> **Task input**
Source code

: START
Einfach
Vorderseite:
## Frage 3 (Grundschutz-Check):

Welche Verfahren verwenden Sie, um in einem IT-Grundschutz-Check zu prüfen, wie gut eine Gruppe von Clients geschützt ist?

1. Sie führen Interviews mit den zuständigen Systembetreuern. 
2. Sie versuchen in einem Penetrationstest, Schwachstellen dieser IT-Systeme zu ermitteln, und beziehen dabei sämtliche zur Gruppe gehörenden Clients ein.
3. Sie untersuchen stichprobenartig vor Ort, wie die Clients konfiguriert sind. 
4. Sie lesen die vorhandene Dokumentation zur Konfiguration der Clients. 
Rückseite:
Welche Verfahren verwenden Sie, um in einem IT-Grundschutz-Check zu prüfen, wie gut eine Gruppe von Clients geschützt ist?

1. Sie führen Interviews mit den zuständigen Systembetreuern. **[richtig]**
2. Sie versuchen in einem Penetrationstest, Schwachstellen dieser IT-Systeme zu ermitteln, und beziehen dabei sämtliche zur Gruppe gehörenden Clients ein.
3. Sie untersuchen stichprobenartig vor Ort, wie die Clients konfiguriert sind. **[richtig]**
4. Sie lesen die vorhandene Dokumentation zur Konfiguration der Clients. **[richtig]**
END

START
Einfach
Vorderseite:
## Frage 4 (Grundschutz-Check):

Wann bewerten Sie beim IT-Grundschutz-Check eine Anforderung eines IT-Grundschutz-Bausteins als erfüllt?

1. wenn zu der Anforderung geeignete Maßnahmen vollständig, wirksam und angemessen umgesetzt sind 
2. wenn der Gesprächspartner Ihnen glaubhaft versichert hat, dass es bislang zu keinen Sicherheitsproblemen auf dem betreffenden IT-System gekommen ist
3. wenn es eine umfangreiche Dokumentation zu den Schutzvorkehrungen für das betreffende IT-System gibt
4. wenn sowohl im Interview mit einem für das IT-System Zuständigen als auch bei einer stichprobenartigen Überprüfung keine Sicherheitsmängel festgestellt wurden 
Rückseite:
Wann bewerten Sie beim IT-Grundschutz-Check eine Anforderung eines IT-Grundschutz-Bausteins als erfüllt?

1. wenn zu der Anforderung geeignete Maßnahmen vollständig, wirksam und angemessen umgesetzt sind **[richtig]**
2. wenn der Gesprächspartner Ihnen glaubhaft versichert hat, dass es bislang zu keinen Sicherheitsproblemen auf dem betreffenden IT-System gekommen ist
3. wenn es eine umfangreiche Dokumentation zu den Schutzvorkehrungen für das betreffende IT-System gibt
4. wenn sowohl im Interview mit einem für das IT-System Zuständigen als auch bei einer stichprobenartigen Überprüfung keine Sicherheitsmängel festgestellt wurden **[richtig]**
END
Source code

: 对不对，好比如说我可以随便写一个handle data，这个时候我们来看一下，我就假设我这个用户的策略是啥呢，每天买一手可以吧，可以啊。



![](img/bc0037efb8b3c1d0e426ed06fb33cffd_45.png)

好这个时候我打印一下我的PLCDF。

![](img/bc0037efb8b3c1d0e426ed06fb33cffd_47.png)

> **What to produce**
Output all of the records, keeping every word exact.

> **Output for this task**
Source code

: START
Einfach
Vorderseite:
## Frage 3 (Grundschutz-Check):

Welche Verfahren verwenden Sie, um in einem IT-Grundschutz-Check zu prüfen, wie gut eine Gruppe von Clients geschützt ist?

1. Sie führen Interviews mit den zuständigen Systembetreuern. 
2. Sie versuchen in einem Penetrationstest, Schwachstellen dieser IT-Systeme zu ermitteln, und beziehen dabei sämtliche zur Gruppe gehörenden Clients ein.
3. Sie untersuchen stichprobenartig vor Ort, wie die Clients konfiguriert sind. 
4. Sie lesen die vorhandene Dokumentation zur Konfiguration der Clients. 
Rückseite:
Welche Verfahren verwenden Sie, um in einem IT-Grundschutz-Check zu prüfen, wie gut eine Gruppe von Clients geschützt ist?

1. Sie führen Interviews mit den zuständigen Systembetreuern. **[richtig]**
2. Sie versuchen in einem Penetrationstest, Schwachstellen dieser IT-Systeme zu ermitteln, und beziehen dabei sämtliche zur Gruppe gehörenden Clients ein.
3. Sie untersuchen stichprobenartig vor Ort, wie die Clients konfiguriert sind. **[richtig]**
4. Sie lesen die vorhandene Dokumentation zur Konfiguration der Clients. **[richtig]**
END

START
Einfach
Vorderseite:
## Frage 4 (Grundschutz-Check):

Wann bewerten Sie beim IT-Grundschutz-Check eine Anforderung eines IT-Grundschutz-Bausteins als erfüllt?

1. wenn zu der Anforderung geeignete Maßnahmen vollständig, wirksam und angemessen umgesetzt sind 
2. wenn der Gesprächspartner Ihnen glaubhaft versichert hat, dass es bislang zu keinen Sicherheitsproblemen auf dem betreffenden IT-System gekommen ist
3. wenn es eine umfangreiche Dokumentation zu den Schutzvorkehrungen für das betreffende IT-System gibt
4. wenn sowohl im Interview mit einem für das IT-System Zuständigen als auch bei einer stichprobenartigen Überprüfung keine Sicherheitsmängel festgestellt wurden 
Rückseite:
Wann bewerten Sie beim IT-Grundschutz-Check eine Anforderung eines IT-Grundschutz-Bausteins als erfüllt?

1. wenn zu der Anforderung geeignete Maßnahmen vollständig, wirksam und angemessen umgesetzt sind **[richtig]**
2. wenn der Gesprächspartner Ihnen glaubhaft versichert hat, dass es bislang zu keinen Sicherheitsproblemen auf dem betreffenden IT-System gekommen ist
3. wenn es eine umfangreiche Dokumentation zu den Schutzvorkehrungen für das betreffende IT-System gibt
4. wenn sowohl im Interview mit einem für das IT-System Zuständigen als auch bei einer stichprobenartigen Überprüfung keine Sicherheitsmängel festgestellt wurden **[richtig]**
END
Source code

: 对不对，好比如说我可以随便写一个handle data，这个时候我们来看一下，我就假设我这个用户的策略是啥呢，每天买一手可以吧，可以啊。



![](img/bc0037efb8b3c1d0e426ed06fb33cffd_45.png)

好这个时候我打印一下我的PLCDF。

![](img/bc0037efb8b3c1d0e426ed06fb33cffd_47.png)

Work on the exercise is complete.